The task: Reproduce word for word the passage of the linear algebra solutions page that begins with "Verify that the" and ends with "the same way?".

Linear Algebra/Exploration/Solutions

Problem 1

Evaluate the determinant of each.

1. ${\displaystyle {\begin{pmatrix}3&1\\-1&1\end{pmatrix}}}$
2. ${\displaystyle {\begin{pmatrix}2&0&1\\3&1&1\\-1&0&1\end{pmatrix}}}$
3. ${\displaystyle {\begin{pmatrix}4&0&1\\0&0&1\\1&3&-1\end{pmatrix}}}$

Answer

1. ${\displaystyle 4}$
2. ${\displaystyle 3}$
3. ${\displaystyle -12}$

Problem 2

Evaluate the determinant of each.

1. ${\displaystyle {\begin{pmatrix}2&0\\-1&3\end{pmatrix}}}$
2. ${\displaystyle {\begin{pmatrix}2&1&1\\0&5&-2\\1&-3&4\end{pmatrix}}}$
3. ${\displaystyle {\begin{pmatrix}2&3&4\\5&6&7\\8&9&1\end{pmatrix}}}$

Answer

1. ${\displaystyle 6}$
2. ${\displaystyle 21}$
3. ${\displaystyle 27}$

Problem 3

Verify that the determinant of an upper-triangular ${\displaystyle 3\!\times \!3}$ matrix is the product down the diagonal.

${\displaystyle \det({\begin{pmatrix}a&b&c\\0&e&f\\0&0&i\end{pmatrix}})=aei}$

Do lower-triangular matrices work the same way?

Answer

For the first, apply the formula in this section, note that any term with a ${\displaystyle d}$, ${\displaystyle g}$, or ${\displaystyle h}$ is zero, and simplify. Lower-triangular matrices work the same way.

Problem 4

Use the determinant to decide if each is singular or nonsingular.

1. ${\displaystyle {\begin{pmatrix}2&1\\3&1\end{pmatrix}}}$
2. ${\displaystyle {\begin{pmatrix}0&1\\1&-1\end{pmatrix}}}$
3. ${\displaystyle {\begin{pmatrix}4&2\\2&1\end{pmatrix}}}$

Answer

1. Nonsingular, the determinant is ${\displaystyle -1}$.
2. Nonsingular, the determinant is ${\displaystyle -1}$.
3. Singular, the determinant is ${\displaystyle 0}$.

Problem 5

Singular or nonsingular? Use the determinant to decide.

1. ${\displaystyle {\begin{pmatrix}2&1&1\\3&2&2\\0&1&4\end{pmatrix}}}$
2. ${\displaystyle {\begin{pmatrix}1&0&1\\2&1&1\\4&1&3\end{pmatrix}}}$
3. ${\displaystyle {\begin{pmatrix}2&1&0\\3&-2&0\\1&0&0\end{pmatrix}}}$

Answer

1. Nonsingular, the determinant is ${\displaystyle 3}$.

Data extract:
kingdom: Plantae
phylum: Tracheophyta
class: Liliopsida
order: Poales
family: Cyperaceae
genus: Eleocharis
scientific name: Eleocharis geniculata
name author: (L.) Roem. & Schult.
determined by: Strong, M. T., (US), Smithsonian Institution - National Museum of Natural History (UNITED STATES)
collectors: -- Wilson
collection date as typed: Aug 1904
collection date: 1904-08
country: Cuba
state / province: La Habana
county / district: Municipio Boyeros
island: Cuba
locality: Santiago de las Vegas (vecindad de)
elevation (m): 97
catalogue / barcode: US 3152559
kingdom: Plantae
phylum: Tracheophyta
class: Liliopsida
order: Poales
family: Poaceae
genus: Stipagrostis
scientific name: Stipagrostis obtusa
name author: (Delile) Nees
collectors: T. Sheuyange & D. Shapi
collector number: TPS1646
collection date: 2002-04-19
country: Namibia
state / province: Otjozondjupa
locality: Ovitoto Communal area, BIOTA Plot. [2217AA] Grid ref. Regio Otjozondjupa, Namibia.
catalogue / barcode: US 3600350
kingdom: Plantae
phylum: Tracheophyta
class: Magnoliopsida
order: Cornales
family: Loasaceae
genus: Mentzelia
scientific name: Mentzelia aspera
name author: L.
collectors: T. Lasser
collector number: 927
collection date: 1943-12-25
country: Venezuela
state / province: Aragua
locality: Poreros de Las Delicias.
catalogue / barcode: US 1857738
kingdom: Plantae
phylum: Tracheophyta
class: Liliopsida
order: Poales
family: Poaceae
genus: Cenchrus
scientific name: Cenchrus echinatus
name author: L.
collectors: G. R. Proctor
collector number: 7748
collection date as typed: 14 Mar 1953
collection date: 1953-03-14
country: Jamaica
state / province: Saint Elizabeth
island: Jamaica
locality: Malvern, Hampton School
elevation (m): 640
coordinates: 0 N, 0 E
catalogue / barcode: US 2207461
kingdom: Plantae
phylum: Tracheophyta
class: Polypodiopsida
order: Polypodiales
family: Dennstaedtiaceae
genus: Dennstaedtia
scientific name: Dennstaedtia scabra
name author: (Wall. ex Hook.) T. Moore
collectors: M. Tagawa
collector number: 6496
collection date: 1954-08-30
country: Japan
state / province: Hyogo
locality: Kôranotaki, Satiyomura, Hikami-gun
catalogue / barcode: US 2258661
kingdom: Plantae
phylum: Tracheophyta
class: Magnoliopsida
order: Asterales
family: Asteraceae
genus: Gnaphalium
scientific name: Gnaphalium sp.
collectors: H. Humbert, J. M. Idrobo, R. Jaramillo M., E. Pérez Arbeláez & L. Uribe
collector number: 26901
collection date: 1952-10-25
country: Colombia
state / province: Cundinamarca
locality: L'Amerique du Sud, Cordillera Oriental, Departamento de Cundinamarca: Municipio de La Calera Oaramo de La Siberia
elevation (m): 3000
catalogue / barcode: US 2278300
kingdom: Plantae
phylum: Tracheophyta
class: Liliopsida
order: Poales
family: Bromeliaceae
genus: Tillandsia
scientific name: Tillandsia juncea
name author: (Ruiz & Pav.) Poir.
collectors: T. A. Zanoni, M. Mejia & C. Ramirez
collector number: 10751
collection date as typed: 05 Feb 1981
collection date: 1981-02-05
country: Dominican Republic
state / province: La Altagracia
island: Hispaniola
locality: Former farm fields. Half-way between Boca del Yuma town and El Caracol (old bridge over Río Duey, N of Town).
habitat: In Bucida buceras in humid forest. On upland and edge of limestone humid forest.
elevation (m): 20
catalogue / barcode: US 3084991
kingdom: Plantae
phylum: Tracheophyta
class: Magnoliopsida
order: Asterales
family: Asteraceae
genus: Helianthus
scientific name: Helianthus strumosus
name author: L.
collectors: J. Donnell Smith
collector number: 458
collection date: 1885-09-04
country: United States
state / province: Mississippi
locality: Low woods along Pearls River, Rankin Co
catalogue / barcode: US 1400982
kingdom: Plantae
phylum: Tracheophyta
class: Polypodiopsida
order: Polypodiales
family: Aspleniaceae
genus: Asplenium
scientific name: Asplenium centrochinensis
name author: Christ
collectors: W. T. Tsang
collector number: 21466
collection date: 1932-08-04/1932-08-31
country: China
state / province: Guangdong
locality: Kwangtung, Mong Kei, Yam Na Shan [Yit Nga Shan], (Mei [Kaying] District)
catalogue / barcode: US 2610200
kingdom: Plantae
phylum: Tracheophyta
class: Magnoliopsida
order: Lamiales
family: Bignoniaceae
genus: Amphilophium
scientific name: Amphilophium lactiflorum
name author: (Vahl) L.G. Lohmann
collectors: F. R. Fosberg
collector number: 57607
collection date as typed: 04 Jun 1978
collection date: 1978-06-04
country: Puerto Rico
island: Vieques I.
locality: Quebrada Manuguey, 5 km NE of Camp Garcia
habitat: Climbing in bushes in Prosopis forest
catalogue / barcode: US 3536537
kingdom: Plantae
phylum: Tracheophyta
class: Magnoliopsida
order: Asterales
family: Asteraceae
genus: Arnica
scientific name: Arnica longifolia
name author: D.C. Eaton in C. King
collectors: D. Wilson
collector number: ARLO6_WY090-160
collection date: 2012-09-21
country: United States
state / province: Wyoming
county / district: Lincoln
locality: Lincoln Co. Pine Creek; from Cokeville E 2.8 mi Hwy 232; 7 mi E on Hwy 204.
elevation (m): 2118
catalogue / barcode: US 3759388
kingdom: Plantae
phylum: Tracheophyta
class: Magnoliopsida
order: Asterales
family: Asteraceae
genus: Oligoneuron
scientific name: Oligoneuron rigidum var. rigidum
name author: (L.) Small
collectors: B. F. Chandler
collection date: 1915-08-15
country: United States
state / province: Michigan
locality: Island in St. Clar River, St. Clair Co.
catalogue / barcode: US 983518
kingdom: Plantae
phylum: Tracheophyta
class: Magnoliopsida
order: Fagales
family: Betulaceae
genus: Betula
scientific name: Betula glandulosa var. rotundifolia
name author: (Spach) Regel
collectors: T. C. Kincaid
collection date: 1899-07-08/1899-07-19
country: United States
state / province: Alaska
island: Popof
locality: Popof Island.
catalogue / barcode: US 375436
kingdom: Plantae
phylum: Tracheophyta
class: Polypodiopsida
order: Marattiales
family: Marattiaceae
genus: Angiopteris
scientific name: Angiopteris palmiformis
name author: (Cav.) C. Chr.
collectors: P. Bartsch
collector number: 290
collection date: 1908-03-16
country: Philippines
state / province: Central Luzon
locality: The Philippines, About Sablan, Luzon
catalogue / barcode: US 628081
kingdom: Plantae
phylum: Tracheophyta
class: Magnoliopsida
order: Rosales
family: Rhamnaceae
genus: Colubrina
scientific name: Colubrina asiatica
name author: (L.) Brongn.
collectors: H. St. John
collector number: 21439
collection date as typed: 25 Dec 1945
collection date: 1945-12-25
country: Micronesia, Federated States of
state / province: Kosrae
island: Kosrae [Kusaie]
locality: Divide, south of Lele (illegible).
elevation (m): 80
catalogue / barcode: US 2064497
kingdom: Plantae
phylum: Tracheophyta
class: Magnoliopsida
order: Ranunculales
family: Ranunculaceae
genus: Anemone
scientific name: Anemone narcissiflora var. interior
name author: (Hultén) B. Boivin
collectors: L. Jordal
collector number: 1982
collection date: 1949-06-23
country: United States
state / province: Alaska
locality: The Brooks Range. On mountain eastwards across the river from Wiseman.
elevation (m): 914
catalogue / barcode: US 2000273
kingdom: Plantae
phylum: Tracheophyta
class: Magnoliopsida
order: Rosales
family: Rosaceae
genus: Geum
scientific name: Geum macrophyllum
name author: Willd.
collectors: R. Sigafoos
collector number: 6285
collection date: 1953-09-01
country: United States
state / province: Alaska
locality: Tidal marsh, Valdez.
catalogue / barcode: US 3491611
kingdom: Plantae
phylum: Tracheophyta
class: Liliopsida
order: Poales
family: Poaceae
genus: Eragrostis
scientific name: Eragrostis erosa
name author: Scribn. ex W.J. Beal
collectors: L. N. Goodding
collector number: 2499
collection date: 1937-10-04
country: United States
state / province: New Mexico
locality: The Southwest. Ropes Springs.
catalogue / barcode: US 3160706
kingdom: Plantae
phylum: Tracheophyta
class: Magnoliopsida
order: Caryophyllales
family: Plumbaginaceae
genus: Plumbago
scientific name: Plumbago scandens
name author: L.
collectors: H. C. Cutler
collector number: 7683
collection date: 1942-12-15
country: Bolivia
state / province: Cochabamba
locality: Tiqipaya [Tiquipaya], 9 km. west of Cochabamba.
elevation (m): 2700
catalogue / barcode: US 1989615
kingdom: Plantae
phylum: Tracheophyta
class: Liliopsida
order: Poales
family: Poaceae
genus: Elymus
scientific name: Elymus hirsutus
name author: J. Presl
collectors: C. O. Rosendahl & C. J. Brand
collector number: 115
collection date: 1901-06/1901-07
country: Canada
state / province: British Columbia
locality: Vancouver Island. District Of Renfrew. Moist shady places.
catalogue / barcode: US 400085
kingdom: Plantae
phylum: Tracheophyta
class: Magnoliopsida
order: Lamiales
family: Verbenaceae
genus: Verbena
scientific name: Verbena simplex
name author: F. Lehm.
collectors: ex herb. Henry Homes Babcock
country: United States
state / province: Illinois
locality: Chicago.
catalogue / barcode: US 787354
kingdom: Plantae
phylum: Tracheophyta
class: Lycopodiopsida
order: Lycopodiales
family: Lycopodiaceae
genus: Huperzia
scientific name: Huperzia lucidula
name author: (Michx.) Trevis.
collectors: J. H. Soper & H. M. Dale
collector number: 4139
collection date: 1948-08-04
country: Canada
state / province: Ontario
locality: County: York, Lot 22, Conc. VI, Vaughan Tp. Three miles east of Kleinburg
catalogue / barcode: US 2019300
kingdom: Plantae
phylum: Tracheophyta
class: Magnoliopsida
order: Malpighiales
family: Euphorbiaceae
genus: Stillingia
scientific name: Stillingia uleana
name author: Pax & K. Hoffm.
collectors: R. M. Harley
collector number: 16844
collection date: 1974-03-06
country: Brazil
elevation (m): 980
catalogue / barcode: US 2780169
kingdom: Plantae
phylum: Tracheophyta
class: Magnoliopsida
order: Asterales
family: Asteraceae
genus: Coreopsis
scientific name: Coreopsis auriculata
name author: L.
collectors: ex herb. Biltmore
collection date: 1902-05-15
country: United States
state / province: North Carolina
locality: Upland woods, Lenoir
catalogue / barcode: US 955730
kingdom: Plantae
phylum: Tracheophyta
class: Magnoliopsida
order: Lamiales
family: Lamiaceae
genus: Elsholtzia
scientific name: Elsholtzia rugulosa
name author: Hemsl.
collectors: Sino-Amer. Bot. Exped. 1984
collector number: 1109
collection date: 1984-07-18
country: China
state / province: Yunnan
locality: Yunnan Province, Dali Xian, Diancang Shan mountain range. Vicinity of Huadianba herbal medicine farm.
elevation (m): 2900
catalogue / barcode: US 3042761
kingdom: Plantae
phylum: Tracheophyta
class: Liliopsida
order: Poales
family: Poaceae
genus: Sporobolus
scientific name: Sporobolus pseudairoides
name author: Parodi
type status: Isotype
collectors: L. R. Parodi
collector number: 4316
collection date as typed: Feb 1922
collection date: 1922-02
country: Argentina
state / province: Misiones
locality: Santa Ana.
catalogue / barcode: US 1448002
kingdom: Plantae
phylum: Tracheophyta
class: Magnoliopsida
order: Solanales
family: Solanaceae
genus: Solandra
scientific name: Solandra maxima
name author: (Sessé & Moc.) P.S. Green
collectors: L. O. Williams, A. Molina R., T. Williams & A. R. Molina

Exercise answer:
Verify that the determinant of an upper-triangular ${\displaystyle 3\!\times \!3}$ matrix is the product down the diagonal.

${\displaystyle \det({\begin{pmatrix}a&b&c\\0&e&f\\0&0&i\end{pmatrix}})=aei}$

Do lower-triangular matrices work the same way?